(Data for review)

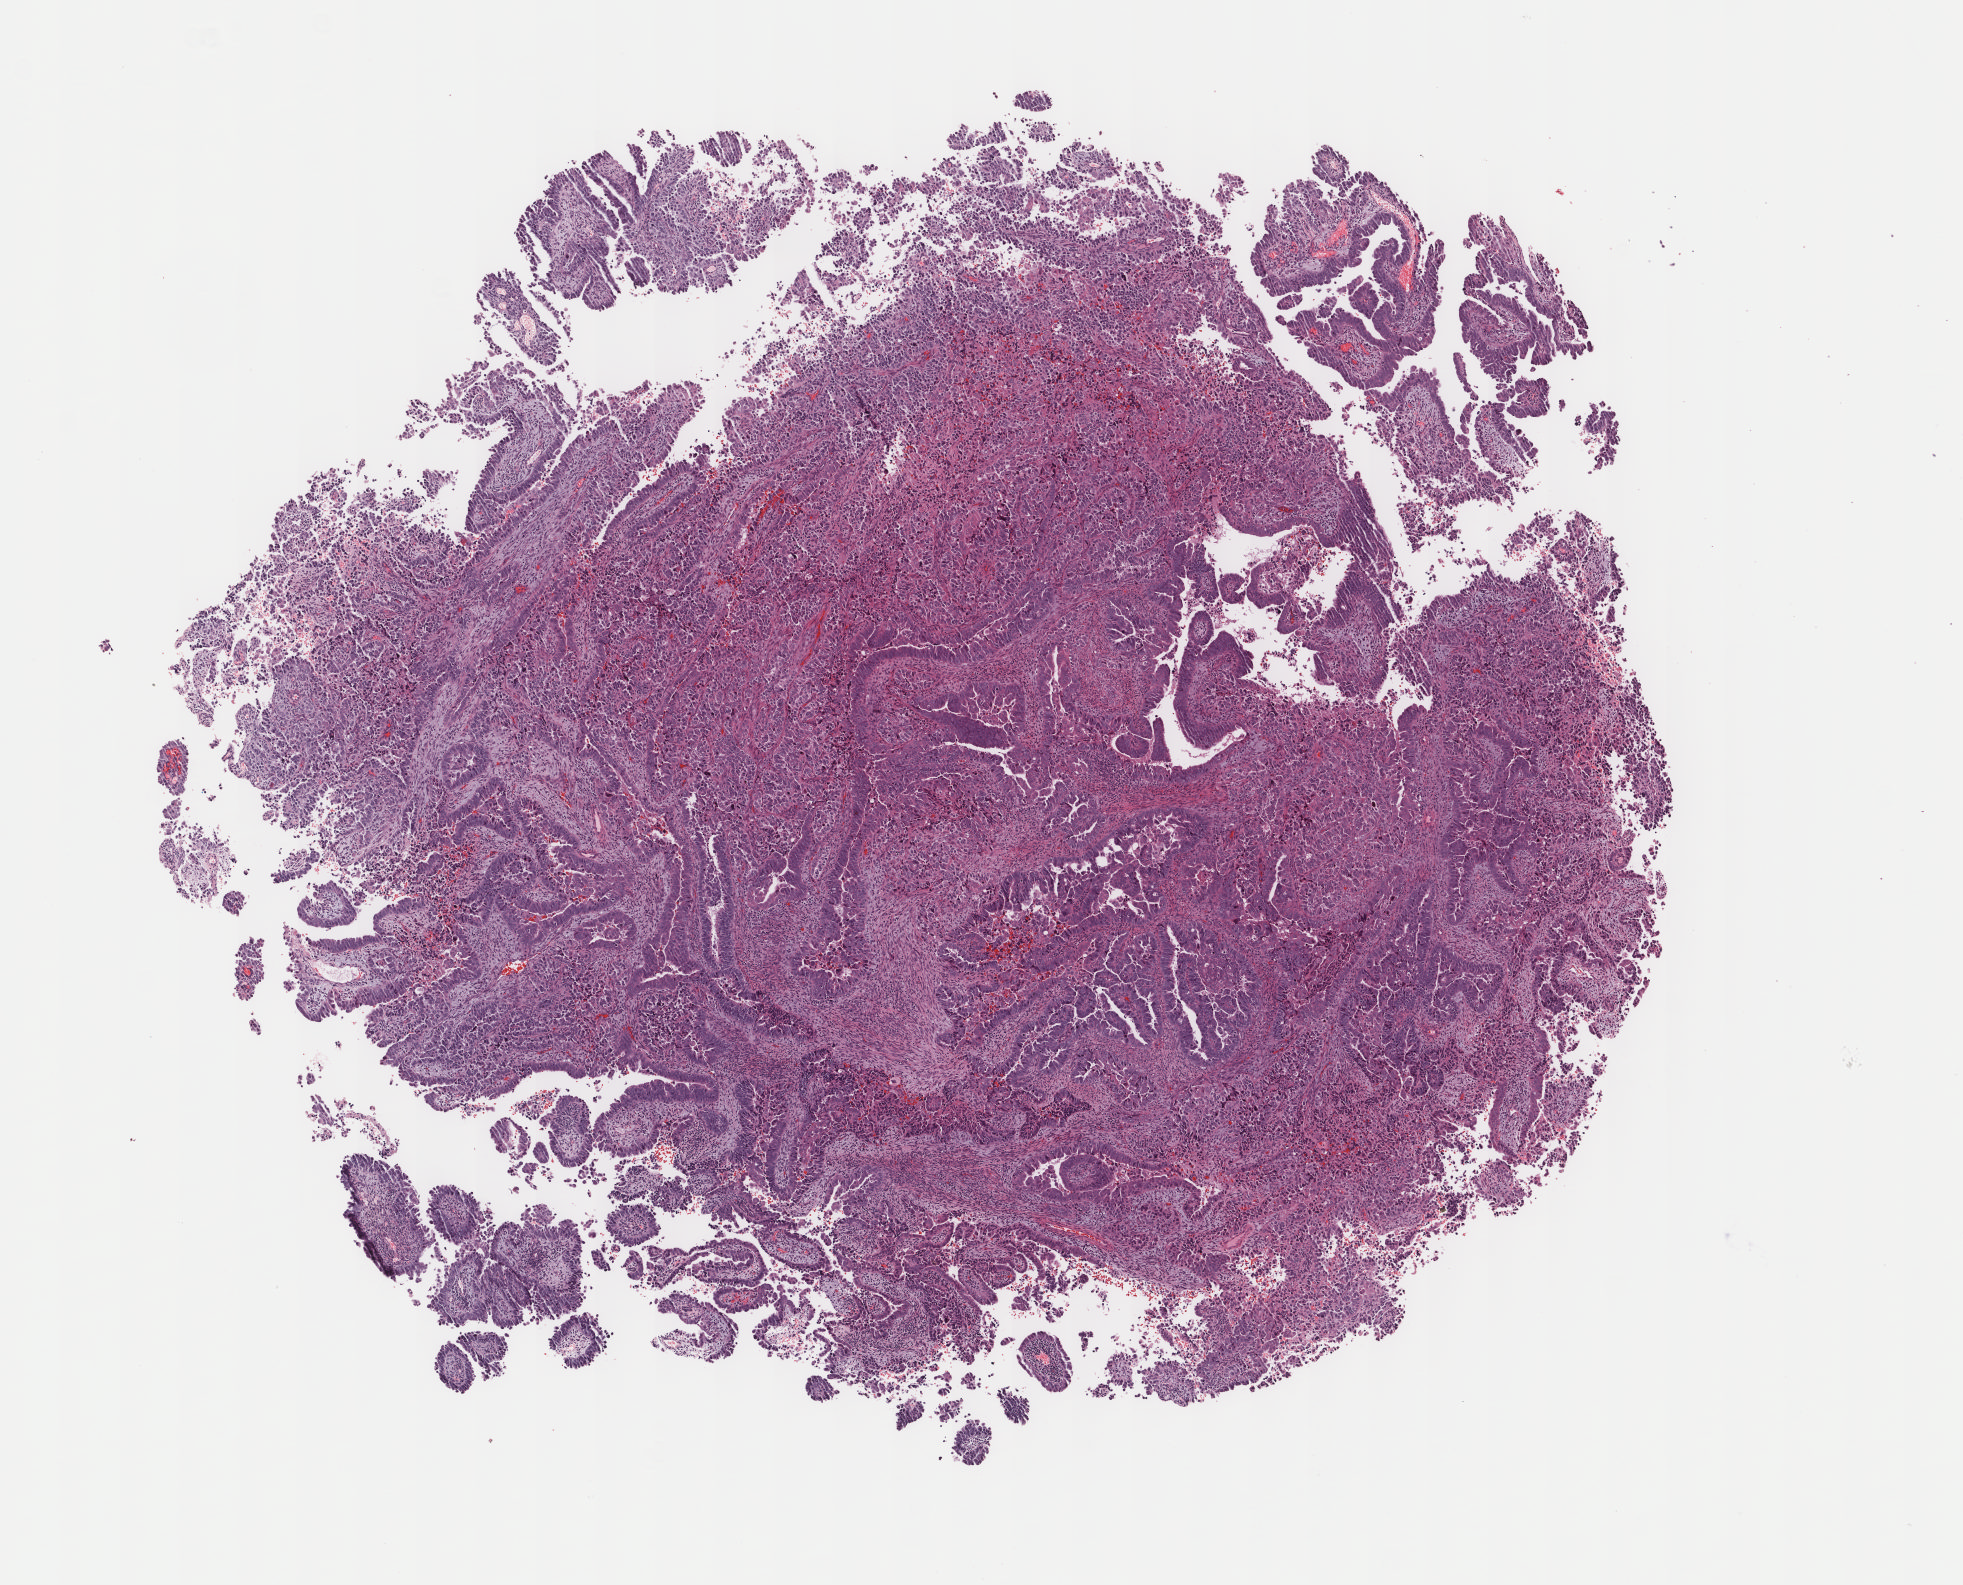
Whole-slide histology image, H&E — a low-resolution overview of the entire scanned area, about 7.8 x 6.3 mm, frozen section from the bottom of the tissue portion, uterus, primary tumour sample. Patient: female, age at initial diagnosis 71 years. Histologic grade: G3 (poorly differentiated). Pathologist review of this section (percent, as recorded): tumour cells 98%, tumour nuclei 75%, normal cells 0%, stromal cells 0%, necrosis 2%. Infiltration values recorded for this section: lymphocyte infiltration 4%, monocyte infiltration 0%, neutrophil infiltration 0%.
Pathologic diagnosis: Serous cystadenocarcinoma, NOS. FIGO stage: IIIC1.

(End Data for review)
(Data for review)

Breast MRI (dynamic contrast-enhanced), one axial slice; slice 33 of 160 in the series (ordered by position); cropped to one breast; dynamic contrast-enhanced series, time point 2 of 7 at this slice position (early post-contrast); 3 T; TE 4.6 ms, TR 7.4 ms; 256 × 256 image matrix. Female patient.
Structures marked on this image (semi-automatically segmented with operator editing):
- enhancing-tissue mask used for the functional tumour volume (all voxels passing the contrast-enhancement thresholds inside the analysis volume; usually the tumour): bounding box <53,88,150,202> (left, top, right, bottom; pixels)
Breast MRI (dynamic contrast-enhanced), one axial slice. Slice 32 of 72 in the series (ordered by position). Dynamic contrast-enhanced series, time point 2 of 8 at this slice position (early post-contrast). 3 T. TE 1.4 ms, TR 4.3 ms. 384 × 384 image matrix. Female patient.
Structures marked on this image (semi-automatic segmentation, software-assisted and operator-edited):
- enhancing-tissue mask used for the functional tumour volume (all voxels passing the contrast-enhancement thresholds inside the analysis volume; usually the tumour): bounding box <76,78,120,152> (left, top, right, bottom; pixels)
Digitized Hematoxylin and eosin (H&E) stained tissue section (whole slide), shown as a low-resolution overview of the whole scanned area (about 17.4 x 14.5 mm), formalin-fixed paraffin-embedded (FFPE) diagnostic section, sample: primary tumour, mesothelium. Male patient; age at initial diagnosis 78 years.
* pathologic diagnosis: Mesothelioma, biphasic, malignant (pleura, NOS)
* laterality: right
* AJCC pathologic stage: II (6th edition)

(End Data for review)

* Task prompt
Would you print exactly, and only, the lines of the data above from the line with "malignant (pleura, NOS)" through the line with "II (6th edition)", inclusive?

* Solution to this problem
* pathologic diagnosis: Mesothelioma, biphasic, malignant (pleura, NOS)
* laterality: right
* AJCC pathologic stage: II (6th edition)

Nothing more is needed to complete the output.